Ein künstliches Chaos wird provoziert, welches das Leben der eigenen Selbstverantwortung vorübergehend schwierig macht. Darum plädiert Zehentbauer dafür, uns, den PsychiaterInnen, nicht blind zu vertrauen, sondern sich gut genug zu informieren, darüber hinaus sich selber und anderen gegenüber toleranter zu sein und sich wieder auf die Jahrtausende alten pflanzlichen Heilmittel zu verlassen. Einige Gedanken verliert er zur Homöopathie, zu Yoga und Biorhythmus als mögliche alternative Herangehensweisen, um aus einer seelischen Krise herauszukommen. Psychotherapie ist zentral, wenn es darum geht, sich zu reflektieren und neu zu finden, nachdem aus der alten Normalität ausgebrochen (werden) musste.

Volkmar Aderhold, als Autor in diesem Heft vertreten, schreibt hier ein Kapitel zur Minimaldosierung und zum Monitoring bei Neuroleptika. Wenn die Pharmaindustrie und ihre dienenden Forscher immer mehr psychebeeinflussende Chemikalien entwickeln, die uns leistungsfähiger machen, dann werden solche Stoffe nicht nur gegen sogenannte seelische Krankheiten eigesetzt, sondern dienen dem Seelendoping. In den Schulen sollte sofort aufgehört werden, sich über junge Kiffer zu beklagen, solange LehrerInnen die Abgabe von Ritalin (ein Betäubungsmittel) befürworten. Aderhold ist heute einer der wenigen klinikerfahren Ärzte (früher im UKE Hamburg tätig), der sich intensiv mit der Psychopharmakoforschung und deren Publikationen auseinandersetzt. Die Theorien und Modelle der Dopamin-System-Relevanz, dem offenen Dialog über die subjektive Seite der erlebten Störung, die Erfahrung mit niedrig Dosierung und zeitlicher Begrenzung, die körperlichen Schäden durch Langzeit-Medikamenten-Einnahme, die Lebenszeitverkürzung welche daraus resultiert, werden dicht und trotzdem gut verdeutlicht dargestellt. Hier ist kein Ideologe am Werk, sondern ein belesener Metawissenschaftler. Seine zum Teil erschreckenden Aussagen sind allesamt durch wissenschaftliche Forschungsergebnisse belegt. Aderhold steht eindeutig für eine radikale Eindämmung der Polypharmazie, welche sich seit Jahren in den sogenannten psychiatrischen Kliniken ausbreitet.

_EXTRAHIERTE DATENSÄTZE:_
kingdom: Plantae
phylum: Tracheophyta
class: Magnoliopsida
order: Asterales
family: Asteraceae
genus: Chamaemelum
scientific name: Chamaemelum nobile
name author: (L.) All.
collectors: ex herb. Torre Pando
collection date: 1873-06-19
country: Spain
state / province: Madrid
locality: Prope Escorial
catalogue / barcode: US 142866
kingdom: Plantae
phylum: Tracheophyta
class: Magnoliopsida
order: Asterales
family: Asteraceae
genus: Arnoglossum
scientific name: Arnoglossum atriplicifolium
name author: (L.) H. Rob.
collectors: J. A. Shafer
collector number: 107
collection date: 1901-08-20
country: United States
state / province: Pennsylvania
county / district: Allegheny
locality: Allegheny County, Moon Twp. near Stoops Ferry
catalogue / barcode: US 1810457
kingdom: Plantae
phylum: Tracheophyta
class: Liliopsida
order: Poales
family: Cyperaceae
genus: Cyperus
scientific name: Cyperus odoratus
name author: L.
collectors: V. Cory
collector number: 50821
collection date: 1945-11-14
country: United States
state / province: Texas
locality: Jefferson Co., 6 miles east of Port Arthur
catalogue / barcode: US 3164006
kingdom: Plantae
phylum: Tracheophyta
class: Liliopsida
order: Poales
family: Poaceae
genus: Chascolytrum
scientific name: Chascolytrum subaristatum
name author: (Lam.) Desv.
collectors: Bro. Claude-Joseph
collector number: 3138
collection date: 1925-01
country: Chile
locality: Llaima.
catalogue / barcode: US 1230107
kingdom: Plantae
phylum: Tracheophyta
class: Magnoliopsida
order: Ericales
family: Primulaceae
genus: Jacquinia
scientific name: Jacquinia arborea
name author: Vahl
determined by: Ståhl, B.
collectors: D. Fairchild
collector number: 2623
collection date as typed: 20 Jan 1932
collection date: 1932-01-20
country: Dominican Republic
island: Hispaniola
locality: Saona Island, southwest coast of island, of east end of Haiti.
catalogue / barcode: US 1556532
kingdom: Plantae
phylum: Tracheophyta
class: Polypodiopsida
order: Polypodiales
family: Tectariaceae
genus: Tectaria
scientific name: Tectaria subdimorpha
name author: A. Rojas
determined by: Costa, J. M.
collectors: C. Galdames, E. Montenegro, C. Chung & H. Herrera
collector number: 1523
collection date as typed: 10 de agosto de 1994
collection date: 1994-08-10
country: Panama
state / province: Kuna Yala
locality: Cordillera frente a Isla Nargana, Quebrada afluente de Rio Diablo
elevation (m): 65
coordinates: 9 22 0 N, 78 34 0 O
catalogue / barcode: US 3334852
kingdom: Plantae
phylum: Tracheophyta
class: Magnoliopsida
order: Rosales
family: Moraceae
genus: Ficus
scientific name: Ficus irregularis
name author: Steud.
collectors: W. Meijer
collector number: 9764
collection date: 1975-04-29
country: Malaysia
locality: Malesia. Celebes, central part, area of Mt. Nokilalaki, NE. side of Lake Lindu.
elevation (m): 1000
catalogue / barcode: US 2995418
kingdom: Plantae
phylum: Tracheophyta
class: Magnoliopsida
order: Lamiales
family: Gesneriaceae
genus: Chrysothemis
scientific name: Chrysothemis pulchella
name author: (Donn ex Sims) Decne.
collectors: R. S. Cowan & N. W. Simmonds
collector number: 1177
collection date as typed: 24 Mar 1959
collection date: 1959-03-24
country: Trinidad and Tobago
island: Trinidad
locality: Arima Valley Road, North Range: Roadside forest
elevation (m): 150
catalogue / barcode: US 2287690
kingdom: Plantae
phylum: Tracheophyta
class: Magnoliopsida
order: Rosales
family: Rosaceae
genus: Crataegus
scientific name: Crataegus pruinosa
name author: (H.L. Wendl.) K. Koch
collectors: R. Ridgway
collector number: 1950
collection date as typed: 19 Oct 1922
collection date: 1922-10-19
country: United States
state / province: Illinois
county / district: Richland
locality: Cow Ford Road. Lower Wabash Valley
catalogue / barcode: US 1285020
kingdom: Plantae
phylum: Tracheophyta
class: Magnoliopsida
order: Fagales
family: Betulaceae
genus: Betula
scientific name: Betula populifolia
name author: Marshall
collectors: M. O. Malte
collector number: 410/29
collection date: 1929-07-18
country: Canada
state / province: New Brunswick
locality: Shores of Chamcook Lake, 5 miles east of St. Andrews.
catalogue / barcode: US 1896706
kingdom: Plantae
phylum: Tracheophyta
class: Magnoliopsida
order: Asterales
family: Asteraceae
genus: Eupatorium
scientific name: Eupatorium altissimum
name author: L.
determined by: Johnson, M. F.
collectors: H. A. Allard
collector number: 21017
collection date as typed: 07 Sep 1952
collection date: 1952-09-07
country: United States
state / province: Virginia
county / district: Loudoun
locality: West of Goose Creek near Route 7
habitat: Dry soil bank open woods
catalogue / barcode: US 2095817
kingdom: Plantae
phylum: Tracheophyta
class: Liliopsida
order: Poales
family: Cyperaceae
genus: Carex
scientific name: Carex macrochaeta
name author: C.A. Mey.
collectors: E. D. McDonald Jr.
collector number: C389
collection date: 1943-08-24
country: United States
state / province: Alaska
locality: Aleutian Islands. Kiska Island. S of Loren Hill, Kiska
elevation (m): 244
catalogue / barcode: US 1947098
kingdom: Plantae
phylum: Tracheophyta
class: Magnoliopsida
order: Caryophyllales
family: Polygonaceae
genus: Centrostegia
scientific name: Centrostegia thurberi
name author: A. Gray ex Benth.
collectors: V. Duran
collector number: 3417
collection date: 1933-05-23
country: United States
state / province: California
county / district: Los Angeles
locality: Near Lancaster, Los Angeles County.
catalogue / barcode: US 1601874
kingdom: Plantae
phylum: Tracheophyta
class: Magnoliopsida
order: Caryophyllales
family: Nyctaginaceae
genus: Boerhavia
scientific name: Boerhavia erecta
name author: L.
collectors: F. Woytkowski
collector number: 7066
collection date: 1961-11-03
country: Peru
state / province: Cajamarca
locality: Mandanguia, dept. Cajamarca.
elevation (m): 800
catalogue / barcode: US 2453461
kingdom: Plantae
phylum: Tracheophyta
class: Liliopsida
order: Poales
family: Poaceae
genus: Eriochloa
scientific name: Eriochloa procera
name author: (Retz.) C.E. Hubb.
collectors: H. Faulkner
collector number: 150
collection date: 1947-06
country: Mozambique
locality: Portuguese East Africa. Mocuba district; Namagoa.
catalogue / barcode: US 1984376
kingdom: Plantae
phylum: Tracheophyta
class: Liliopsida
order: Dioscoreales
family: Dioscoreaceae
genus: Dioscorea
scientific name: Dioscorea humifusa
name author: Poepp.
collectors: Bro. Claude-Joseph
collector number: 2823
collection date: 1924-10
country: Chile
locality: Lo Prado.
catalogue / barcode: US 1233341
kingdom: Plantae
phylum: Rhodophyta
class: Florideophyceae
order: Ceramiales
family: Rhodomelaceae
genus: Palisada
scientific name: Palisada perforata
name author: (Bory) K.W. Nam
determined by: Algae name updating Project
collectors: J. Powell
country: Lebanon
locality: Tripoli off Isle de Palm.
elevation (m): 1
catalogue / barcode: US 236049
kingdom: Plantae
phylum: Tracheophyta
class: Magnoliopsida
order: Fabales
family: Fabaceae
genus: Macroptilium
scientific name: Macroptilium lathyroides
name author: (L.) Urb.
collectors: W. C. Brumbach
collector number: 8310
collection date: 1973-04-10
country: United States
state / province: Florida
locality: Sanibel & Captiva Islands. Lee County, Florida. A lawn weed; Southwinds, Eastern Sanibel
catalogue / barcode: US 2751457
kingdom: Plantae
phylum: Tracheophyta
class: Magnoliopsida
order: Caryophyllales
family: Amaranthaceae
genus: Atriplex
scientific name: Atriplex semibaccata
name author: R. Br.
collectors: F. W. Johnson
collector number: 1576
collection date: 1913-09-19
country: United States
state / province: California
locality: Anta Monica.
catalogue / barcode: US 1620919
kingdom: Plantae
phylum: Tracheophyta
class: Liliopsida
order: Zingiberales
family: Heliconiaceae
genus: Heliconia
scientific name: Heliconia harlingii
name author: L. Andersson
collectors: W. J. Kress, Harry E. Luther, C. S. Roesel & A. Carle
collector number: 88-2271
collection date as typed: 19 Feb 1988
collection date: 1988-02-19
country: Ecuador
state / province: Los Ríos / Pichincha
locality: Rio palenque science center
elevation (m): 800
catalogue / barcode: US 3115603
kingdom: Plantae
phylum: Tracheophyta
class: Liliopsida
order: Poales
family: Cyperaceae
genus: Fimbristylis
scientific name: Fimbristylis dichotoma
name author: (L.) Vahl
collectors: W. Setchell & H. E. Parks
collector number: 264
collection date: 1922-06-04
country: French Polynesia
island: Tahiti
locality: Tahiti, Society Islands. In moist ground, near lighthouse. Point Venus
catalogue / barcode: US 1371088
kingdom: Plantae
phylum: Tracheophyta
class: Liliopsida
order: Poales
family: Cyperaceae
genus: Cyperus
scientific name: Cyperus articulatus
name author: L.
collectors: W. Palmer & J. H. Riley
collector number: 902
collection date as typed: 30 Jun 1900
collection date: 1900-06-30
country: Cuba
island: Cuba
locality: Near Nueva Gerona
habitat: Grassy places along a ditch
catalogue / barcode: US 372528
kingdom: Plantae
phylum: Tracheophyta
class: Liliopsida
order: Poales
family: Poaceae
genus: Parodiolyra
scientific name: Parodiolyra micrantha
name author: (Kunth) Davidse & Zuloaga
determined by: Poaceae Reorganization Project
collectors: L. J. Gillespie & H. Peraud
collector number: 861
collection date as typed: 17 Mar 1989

_ZUR AUFGABE:_
Bitte geben Sie den Abschnitt aus dem Übungstext wortgetreu aus, der mit den Worten beginnt, die „Ein künstliches Chaos“ enthalten, und mit „ausgebrochen (werden) musste.“ schließt. Für die Bearbeitung braucht man die Datensätze nicht.

_MUSTERLÖSUNG:_
Ein künstliches Chaos wird provoziert, welches das Leben der eigenen Selbstverantwortung vorübergehend schwierig macht. Darum plädiert Zehentbauer dafür, uns, den PsychiaterInnen, nicht blind zu vertrauen, sondern sich gut genug zu informieren, darüber hinaus sich selber und anderen gegenüber toleranter zu sein und sich wieder auf die Jahrtausende alten pflanzlichen Heilmittel zu verlassen. Einige Gedanken verliert er zur Homöopathie, zu Yoga und Biorhythmus als mögliche alternative Herangehensweisen, um aus einer seelischen Krise herauszukommen. Psychotherapie ist zentral, wenn es darum geht, sich zu reflektieren und neu zu finden, nachdem aus der alten Normalität ausgebrochen (werden) musste.